A correct verifier performs three checks in addition to recomputing the signature:
  1. Constant-time signature compare. Do not use == on the hex digest. Use hmac.compare_digest (Python), crypto.timingSafeEqual (Node), or your language’s equivalent. A naive == leaks timing information that lets an attacker brute-force a valid signature byte by byte.
  2. Replay protection. Reject anything whose X-Tumban-Timestamp is more than ~5 minutes from now. Captured signed payloads should not be replayable indefinitely.
  3. Tenant binding. Verify X-Tumban-Org-Id matches the org_id your receiver expects. Without this, a webhook signed with org A’s secret can be delivered to a receiver that hardcodes one secret and accepts any “from us” payload — a cross-tenant abuse vector.
import hashlib
import hmac
import time

WEBHOOK_SECRET   = "..."          # the secret from Rotate webhook secret
EXPECTED_ORG_ID  = "org_abc123"   # the org_id this receiver belongs to
TOLERANCE_SECONDS = 300           # 5 minutes


def verify_webhook(headers: dict, body: bytes) -> bool:
    """Return True iff headers + body authenticate as a valid Tumban
    webhook for EXPECTED_ORG_ID, signed within TOLERANCE_SECONDS.
    """
    sig_header = headers.get("X-Tumban-Signature-V2", "")
    timestamp  = headers.get("X-Tumban-Timestamp", "")
    org_id     = headers.get("X-Tumban-Org-Id", "")

    if not sig_header.startswith("sha256="):
        return False
    received_sig = sig_header[len("sha256="):]
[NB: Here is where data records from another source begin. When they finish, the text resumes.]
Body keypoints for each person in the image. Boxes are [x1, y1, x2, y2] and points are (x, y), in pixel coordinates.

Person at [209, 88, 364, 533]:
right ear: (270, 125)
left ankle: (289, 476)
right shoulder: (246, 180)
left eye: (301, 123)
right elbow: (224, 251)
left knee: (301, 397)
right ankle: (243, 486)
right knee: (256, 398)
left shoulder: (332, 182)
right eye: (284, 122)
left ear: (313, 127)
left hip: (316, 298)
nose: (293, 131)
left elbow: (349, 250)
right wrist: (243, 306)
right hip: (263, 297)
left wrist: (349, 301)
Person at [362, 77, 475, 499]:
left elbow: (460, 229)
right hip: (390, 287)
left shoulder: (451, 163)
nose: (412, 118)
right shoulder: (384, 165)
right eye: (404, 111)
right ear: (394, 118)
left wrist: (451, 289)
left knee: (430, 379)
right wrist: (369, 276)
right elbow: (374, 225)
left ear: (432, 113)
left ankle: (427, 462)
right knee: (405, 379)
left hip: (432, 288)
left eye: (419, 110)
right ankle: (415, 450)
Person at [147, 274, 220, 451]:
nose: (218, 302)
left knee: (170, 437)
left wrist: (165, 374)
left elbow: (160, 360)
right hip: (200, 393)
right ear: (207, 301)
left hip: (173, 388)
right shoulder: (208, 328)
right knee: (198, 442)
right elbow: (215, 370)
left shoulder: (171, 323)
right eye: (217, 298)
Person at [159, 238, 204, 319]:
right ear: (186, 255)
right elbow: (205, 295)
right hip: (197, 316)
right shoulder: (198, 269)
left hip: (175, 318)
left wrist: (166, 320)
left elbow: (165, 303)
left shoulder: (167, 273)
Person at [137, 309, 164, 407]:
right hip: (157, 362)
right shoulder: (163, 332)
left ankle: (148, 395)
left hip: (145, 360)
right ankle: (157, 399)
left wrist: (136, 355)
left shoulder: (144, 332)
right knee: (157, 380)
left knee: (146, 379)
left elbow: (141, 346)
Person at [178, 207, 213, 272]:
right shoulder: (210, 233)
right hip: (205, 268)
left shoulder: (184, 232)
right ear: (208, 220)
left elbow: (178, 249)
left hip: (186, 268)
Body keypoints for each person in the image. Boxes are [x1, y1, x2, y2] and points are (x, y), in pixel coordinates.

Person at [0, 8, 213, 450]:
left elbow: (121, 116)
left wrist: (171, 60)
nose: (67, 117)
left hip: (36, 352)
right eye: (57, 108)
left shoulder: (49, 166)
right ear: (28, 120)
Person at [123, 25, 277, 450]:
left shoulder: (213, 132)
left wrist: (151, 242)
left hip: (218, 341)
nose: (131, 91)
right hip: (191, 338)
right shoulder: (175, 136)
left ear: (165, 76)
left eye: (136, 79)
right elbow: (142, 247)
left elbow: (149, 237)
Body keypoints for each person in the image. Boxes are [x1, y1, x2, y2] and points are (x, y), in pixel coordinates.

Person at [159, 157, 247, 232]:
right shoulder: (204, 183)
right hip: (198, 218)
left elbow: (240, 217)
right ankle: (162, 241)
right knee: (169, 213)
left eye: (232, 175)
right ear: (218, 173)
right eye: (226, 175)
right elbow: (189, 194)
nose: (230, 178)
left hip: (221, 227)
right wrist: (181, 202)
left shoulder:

    # 1. Tenant binding — reject anything not for our org.
    if org_id != EXPECTED_ORG_ID:
        return False

    # 2. Replay protection — reject stale or future timestamps.
    try:
        sent_at = int(timestamp)
    except ValueError:
        return False
    if abs(int(time.time()) - sent_at) > TOLERANCE_SECONDS:
        return False

    # 3. Constant-time signature check.
    signed_payload = f"{timestamp}.{org_id}.".encode() + body
    expected = hmac.new(WEBHOOK_SECRET.encode(), signed_payload,
                        hashlib.sha256).hexdigest()
    return hmac.compare_digest(received_sig, expected)

Choosing between V1 and V2

  • V2 (X-Tumban-Signature-V2) is recommended for all new receivers. It binds the signature to a specific tenant and timestamp, defending against replay and cross-tenant abuse.
  • V1 (X-Tumban-Signature) is shipped on every delivery for receivers that need the simplest possible HMAC-over-body implementation. It does not bind tenant or timestamp — if you use it, rotate secrets aggressively and never share a secret across orgs.
# V1-only verifier (for completeness; prefer V2):
def verify_v1(secret: str, body: bytes, header_value: str) -> bool:
    if not header_value.startswith("sha256="):
        return False
    expected = hmac.new(secret.encode(), body, hashlib.sha256).hexdigest()
    received = header_value[len("sha256="):]
    return hmac.compare_digest(expected, received)

Rotation

When you rotate the secret, Tumban switches over immediately — incoming webhooks are signed with the new secret only. Update your verification code first, then call Rotate webhook secret.

When the headers are absent

If your organization has no webhook secret configured, Tumban does not send any of the four signature headers. Generate one with Rotate webhook secret before trusting webhook bodies in production.